See Error Response Status Root for the request and response when trying to create a product with a not unique product number. See Error Response Status Nested for the request and response when trying to create a product with a media which cannot be downloaded.
Error reporting
Errors will be reported in real time to a given webhook URL, or via the status
end point under the error key. The properties are described in the Failure
object of the API specification.
Note: the webhook will not be implemented in the first draft and the general concept is open for discussion.

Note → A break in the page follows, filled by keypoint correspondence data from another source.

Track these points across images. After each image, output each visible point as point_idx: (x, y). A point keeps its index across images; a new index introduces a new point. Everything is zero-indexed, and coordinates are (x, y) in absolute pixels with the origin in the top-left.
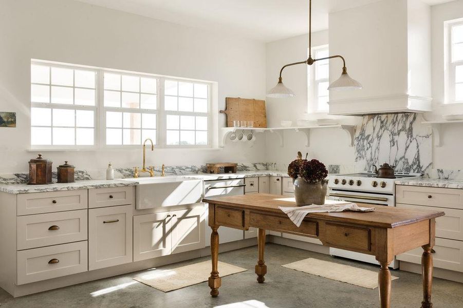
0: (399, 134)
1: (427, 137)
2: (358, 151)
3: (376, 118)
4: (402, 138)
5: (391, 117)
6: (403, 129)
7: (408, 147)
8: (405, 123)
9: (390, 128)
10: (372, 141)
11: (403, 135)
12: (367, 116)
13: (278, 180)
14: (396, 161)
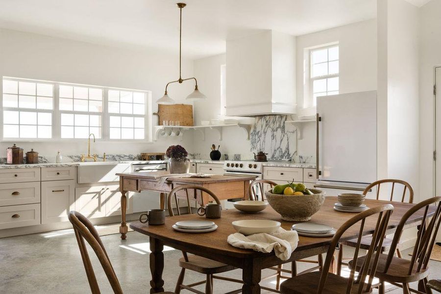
0: (277, 130)
1: (293, 132)
2: (252, 143)
3: (263, 119)
4: (279, 133)
5: (272, 118)
6: (279, 127)
7: (282, 140)
8: (280, 123)
9: (272, 126)
10: (260, 136)
11: (279, 130)
12: (258, 117)
13: (193, 165)
14: (275, 151)
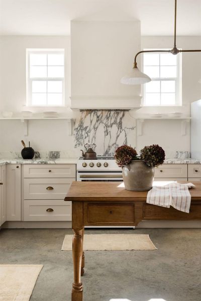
0: (111, 126)
1: (133, 129)
2: (77, 139)
3: (93, 114)
4: (114, 130)
5: (105, 114)
6: (115, 123)
7: (118, 136)
8: (116, 119)
9: (105, 121)
10: (89, 131)
11: (115, 127)
12: (85, 112)
13: (18, 167)
14: (109, 147)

The errors will be keyed by the id of the entity given during the record
endpoint.
Errors will be classified with a severity using the levels from RFC5424.
Appendix
Appendix A: An example PHP payload to import a product with categories, media and tax records.
$myProductData = [
[
'id' => '018a6b222b5a734d956fb03dda765bf8',
'name' => 'Cool Prod 1',
'productNumber' => 'COOLPROD1',
'tax' => [
'name' => 'Reduced rate 2', //The tax record is referenced via its name attribute instead of its ID
],
'prices' => [
[
'currency' => 'EUR',
'gross' => 15,
'net' => 10,
'linked' => false,
],
],
'stock' => '100',
'categories' => [
[
'path' => ['Home', 'Category 2', 'Category 3'], //The product will be assigned to the category: Home/Category 2/Category 3
],
],
'media' => [
[
//this image will be downloaded and assigned to a media record, and then assigned to the product
'url' => 'https://images.unsplash.com/photo-1660236822651-4263beb35fa8?ixlib=rb-4.0.3&ixid=M3wxMjA3fDB8MHxwaG90by1wYWdlfHx8fGVufDB8fHx8fA%3D%3D&auto=format&fit=crop&w=1170&q=80',
'title' => 'pommes',
'alt' => 'alt',
'filename' => 'other-media.jpg',
],
],
],
];